Still Free

Yeah, Mr. Smiley. Made it through the entire Trump presidency without being enslaved. Imagine that.

Friday, February 16, 2007

New Orleans on some Old Ish

So yesterday I ran across an article in the LA Times entitled: Post-Katrina, New Orleans still awash in violence which was a really sad commentary on the state of some black people. I encourage a full read of the article but a few things jumped out at me:

Duplessis, 24, could not resist the lure of the only hometown he had ever known. He would rap about it later, in recording sessions captured on a demo CD:
"Stressing on the phone with FEMA for hours
"While Nagin on TV, talking 'bout he need manpower
"I gotta head back to the N.O.;

"A-T-L too slow..."

He had partners in Dallas, he boasted, who could get him Ecstasy at wholesale prices. His shout-outs were to his old New Orleans haunts; his line of work was never in question:
"I'm a Einstein when it come to movin' that coke..." So home he went, about two months after the storm,to his old turf, and his old career.


On the one hand left to beg FEMA for shelter, when his old career..".. drugs paid his rent. They paid for expensive sneakers, a fancy GMC Yukon Denali truck, and for the upbringing of the daughter he had fathered with an estranged girlfriend."

See if this fool was such an "Einstein" he woulda had money aside for just such an emergency given that he lives way below sea level.
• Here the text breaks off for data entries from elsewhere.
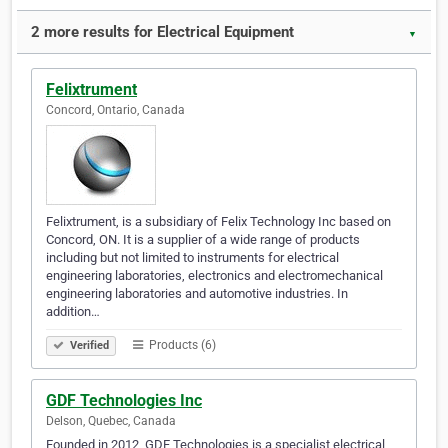
2 more results for Electrical Equipment
▼
Felixtrument
Concord, Ontario, Canada
Felixtrument, is a subsidiary of Felix Technology Inc based on
Concord, ON. It is a supplier of a wide range of products
including but not limited to instruments for electrical
engineering laboratories, electronics and electromechanical
engineering laboratories and automotive industries. In
addition…
Products (6)
Verified
GDF Technologies Inc
Delson, Quebec, Canada
Founded in 2012, GDF Technologies is a specialist electrical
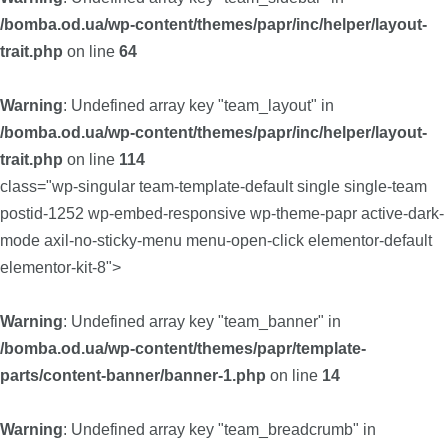
/bomba.od.ua/wp-content/themes/papr/inc/helper/layout-
trait.php
on line
64
Warning
: Undefined array key "team_layout" in
/bomba.od.ua/wp-content/themes/papr/inc/helper/layout-
trait.php
on line
114
class="wp-singular team-template-default single single-team
postid-1252 wp-embed-responsive wp-theme-papr active-dark-
mode axil-no-sticky-menu menu-open-click elementor-default
elementor-kit-8">
Warning
: Undefined array key "team_banner" in
/bomba.od.ua/wp-content/themes/papr/template-
parts/content-banner/banner-1.php
on line
14
Warning
: Undefined array key "team_breadcrumb" in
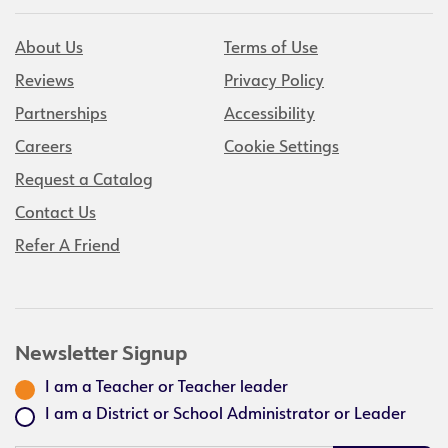
About Us
Terms of Use
Reviews
Privacy Policy
Partnerships
Accessibility
Careers
Cookie Settings
Request a Catalog
Contact Us
Refer A Friend
Newsletter Signup
I am a Teacher or Teacher leader
I am a District or School Administrator or Leader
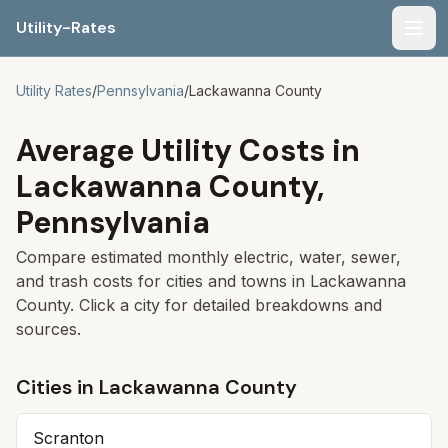
Utility-Rates
Men
Utility Rates
/
Pennsylvania
/
Lackawanna
County
Average Utility Costs in
Lackawanna
County,
Pennsylvania
Compare estimated monthly electric, water, sewer,
and trash costs for cities and towns in
Lackawanna
County. Click a city for detailed breakdowns and
sources.
Cities in
Lackawanna
County
Scranton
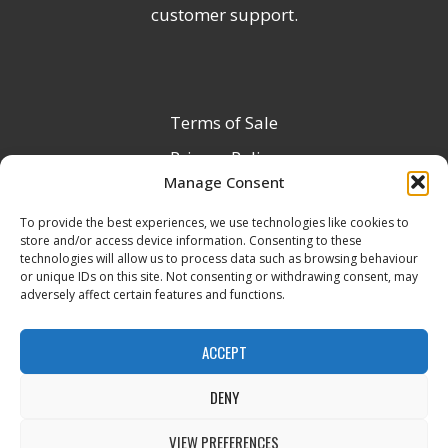
customer support.
Terms of Sale
Privacy Policy
Manage Consent
Terms & Conditions
To provide the best experiences, we use technologies like cookies to
Product Registration
store and/or access device information. Consenting to these
Delivery Information
technologies will allow us to process data such as browsing behaviour
or unique IDs on this site. Not consenting or withdrawing consent, may
Return & Refund Policy
adversely affect certain features and functions.
Reseller Registration Form
ACCEPT
DENY
All Rights Reserved © 2026 Veito UK
VIEW PREFERENCES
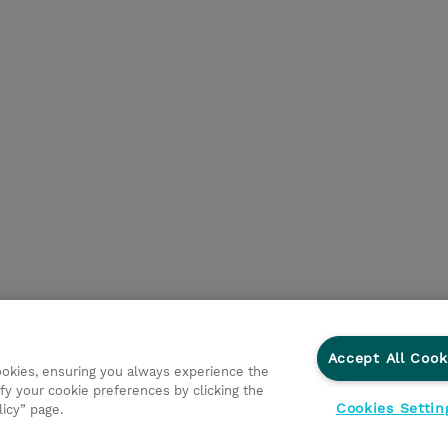
Accept All Cook
cookies, ensuring you always experience the
fy your cookie preferences by clicking the
Cookies Settin
licy” page.
egni
Investor relations
Modello 231
Parità di Genere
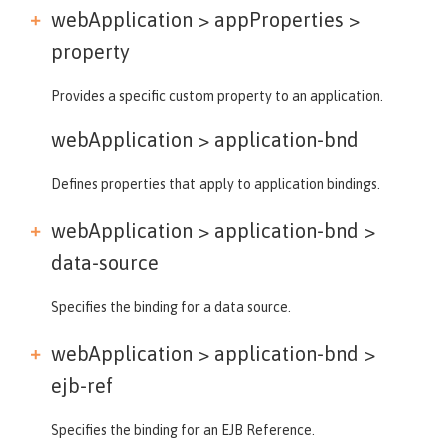
webApplication > appProperties >
property
Provides a specific custom property to an application.
webApplication >
application-bnd
Defines properties that apply to application bindings.
webApplication > application-bnd >
data-source
Specifies the binding for a data source.
webApplication > application-bnd >
ejb-ref
Specifies the binding for an EJB Reference.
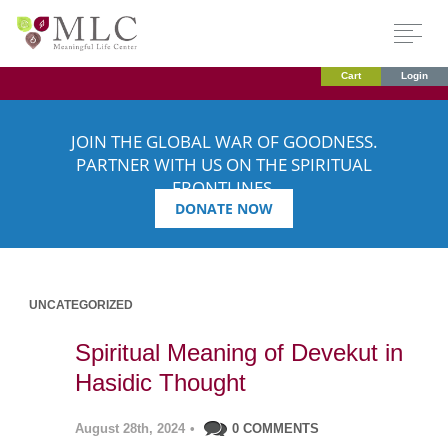
Cart
Login
JOIN THE GLOBAL WAR OF GOODNESS.
PARTNER WITH US ON THE SPIRITUAL
FRONTLINES.
DONATE NOW
UNCATEGORIZED
Spiritual Meaning of Devekut in
Hasidic Thought
August 28th, 2024
•
0 COMMENTS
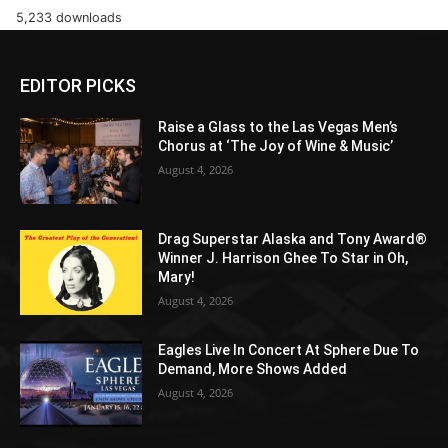
5,233 downloads
EDITOR PICKS
Raise a Glass to the Las Vegas Men’s
Chorus at ‘The Joy of Wine & Music’
August 4, 2026
Drag Superstar Alaska and Tony Award®
Winner J. Harrison Ghee To Star in Oh,
Mary!
August 4, 2026
Eagles Live In Concert At Sphere Due To
Demand, More Shows Added
August 4, 2026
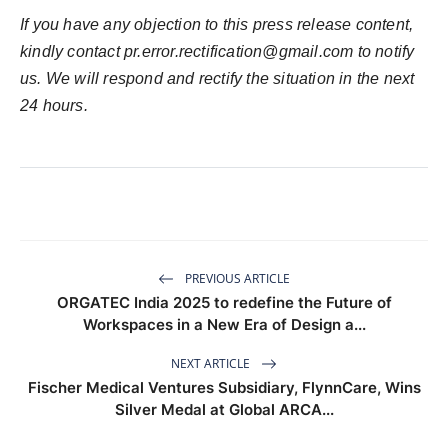
If you have any objection to this press release content,
kindly contact
pr.error.rectification@gmail.com
to notify
us. We will respond and rectify the situation in the next
24 hours.
PREVIOUS ARTICLE
ORGATEC India 2025 to redefine the Future of
Workspaces in a New Era of Design a...
NEXT ARTICLE
Fischer Medical Ventures Subsidiary, FlynnCare, Wins
Silver Medal at Global ARCA...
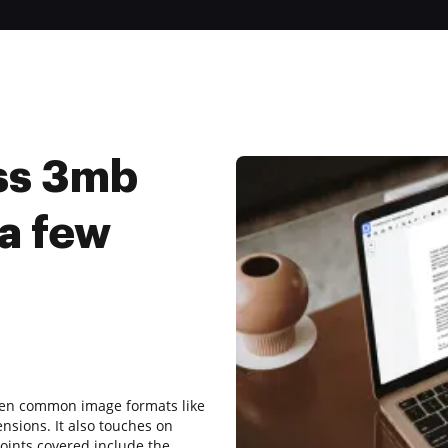
ss 3mb
 a few
ween common image formats like
ensions. It also touches on
ints covered include the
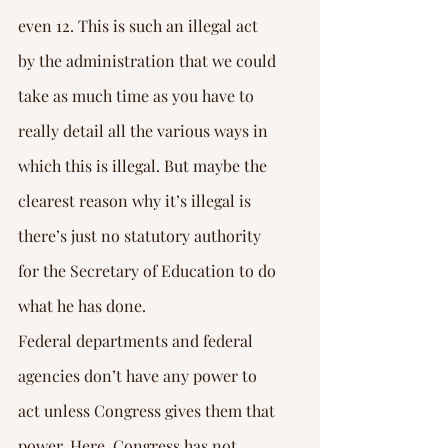
Γ
even 12. This is such an illegal act 
by the administration that we could 
take as much time as you have to 
really detail all the various ways in 
which this is illegal. But maybe the 
clearest reason why it’s illegal is 
there’s just no statutory authority 
for the Secretary of Education to do 
what he has done.
Federal departments and federal 
agencies don’t have any power to 
act unless Congress gives them that 
power. Here, Congress has not 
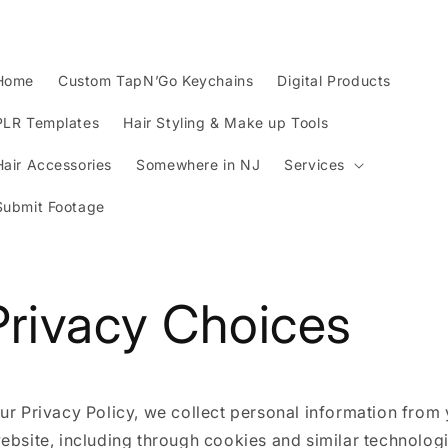
Home
Custom TapN’Go Keychains
Digital Products
PLR Templates
Hair Styling & Make up Tools
Hair Accessories
Somewhere in NJ
Services
Submit Footage
Privacy Choices
ur Privacy Policy, we collect personal information from 
ebsite, including through cookies and similar technolog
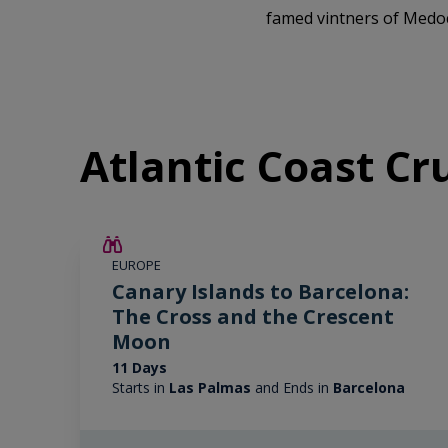
famed vintners of Medo
Atlantic Coast Cr
SAVE UP TO 25%
EUROPE
LIMITED AVAILABILITY
Canary Islands to Barcelona:
The Cross and the Crescent
Moon
11 Days
Starts in
Las Palmas
and Ends in
Barcelona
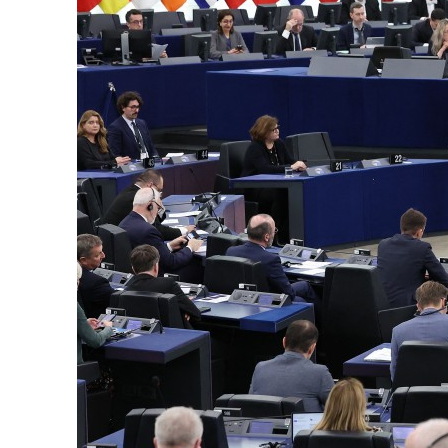
Cyber resilience is more than recovering from an attack
ADNOC L&S to expand fleet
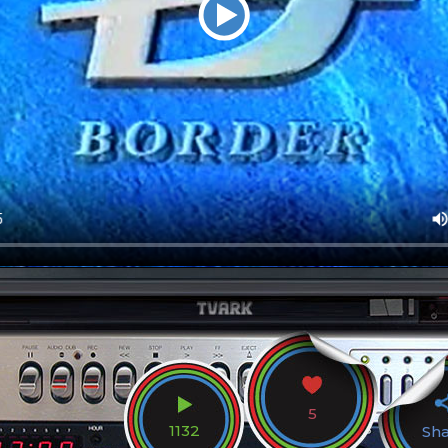
5
1132
Sh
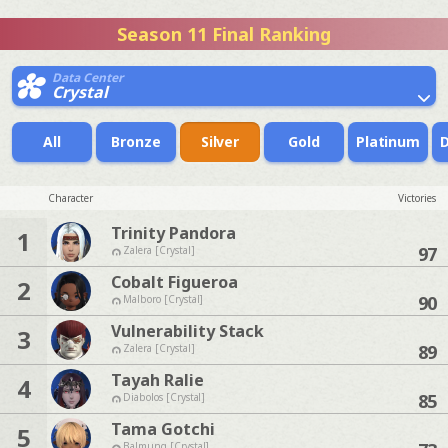
Season 11 Final Ranking
Data Center
Crystal
All
Bronze
Silver
Gold
Platinum
Character
Victories
Trinity Pandora
1
97
Zalera [Crystal]
Cobalt Figueroa
2
90
Malboro [Crystal]
Vulnerability Stack
3
89
Zalera [Crystal]
Tayah Ralie
4
85
Diabolos [Crystal]
Tama Gotchi
5
Balmung [Crystal]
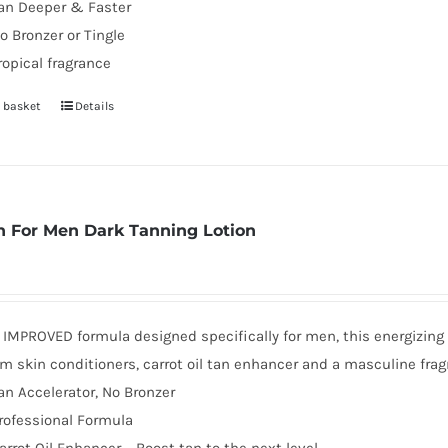
an Deeper & Faster
o Bronzer or Tingle
ropical fragrance
 basket
Details
 For Men Dark Tanning Lotion
MPROVED formula designed specifically for men, this energizing d
 skin conditioners, carrot oil tan enhancer and a masculine frag
an Accelerator, No Bronzer
rofessional Formula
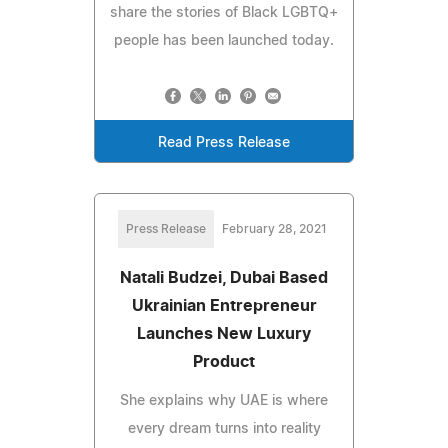
share the stories of Black LGBTQ+
people has been launched today.
Read Press Release
Press Release
February 28, 2021
Natali Budzei, Dubai Based
Ukrainian Entrepreneur
Launches New Luxury
Product
She explains why UAE is where
every dream turns into reality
But "Einstein" was only bright about what was in front of his face, and not even that bright, so it never occurred to him to save. Besides saving and living by some kind of rules for long life is, as he put it, "too slow."

But what of this demo CD? Well I suppose he will fancy himself a self styled "CNN" of the 'hood right?. Here he is:

In one verse, he compares himself to Jesus, predicting his return "on the seventh day" with a big haul of cocaine that will keep his people nourished "with water and bread."


Ahh yes, Crack vs. actual food. Oh, no, that's right, he sells crack to people to strung out and addicted to care about food, so he can make sure he has food on his table. Yes the logic is stunning isn't it. Though perhaps if I said this too him he'd get mad and try to kill me since he has a habit of not taking criticism:

Soon he started picking up drywall gigs for money, and for a while, he thought about going into business for himself. He even had a batch of business cards printed up.
But one day on the job, his boss, angered with his poor handiwork, tore up a wall Duplessis had just completed. Duplessis bristled at the insult, abruptly quit, and returned to the streets.



See that's the problem with these Negroes. Would rather do something illegal, get punked by the police, and risk death than take some criticism (which would have resulted in him being a better dry wall installer, resulting in more paying gigs) and step up his business game. Note to the too stupid: Difficult people come with legit work. You learn to either dish it back or suck it up, especially if YOU did a poor job. But apparently that is to hard for some people.

Now don't get me wrong. There is blame to be assigned to persons other than Mr. Duplessis:


Duplessis' mother sent him to a Catholic grade school until her drug habit ate into her finances. So he started sixth grade in a public school system that was considered among the nation's worst. Two years later, he dropped out.

Soon he was dealing in the streets. Finister thinks something snapped in her son when his grandfather, his only real father figure, died in 1994. Duplessis, in his songs, described a different kind of epiphany, one sparked by the sight of a friend from the 'hood who had acquired a slick new car.

It was "a whip [that] looked like a space shuttle," Duplessis rapped. "I knew right then my whole focus in life was to hustle."


It is simply unnacceptable that a country as rich as the US, does not spend enough money on it's public educational system. That failure is a large part of why Mr. Duplessis made the dumb decisions he made. It was very clear to him, especially having gone from a Catholic school, that the government could have cared less about his educational well being.

The second issue of note is that Duplessis was also a victim of his parents bad decisions. I have seen this too many times. There are too many parents simply do not understand that their most important job is to socialize their children. This means you can't be smoking crack and all that junk. You are there to instill values and teach your kids the importance of impulse control. It upsets me to see the fall out when children become victims of their parents bad (and I'm being clean here) choices.

However; that aside, there comes a point where people need to decide that a change needs to be made. I cannot understand, and perhaps a reader will help me with this, why after the devastation in New Orleans and the incredible need for community rebuilding these young men feel the need to kill each other at a rate that seems to be headed higher than before. I know there are some shady back room dealing going on, but DAMN. robbing people who are living in FEMA trailers? It's bad enough they have to deal with the toxic fumes emanating from the things, but to be getting robbed at gunpoint too? Just how low are these folks going to go?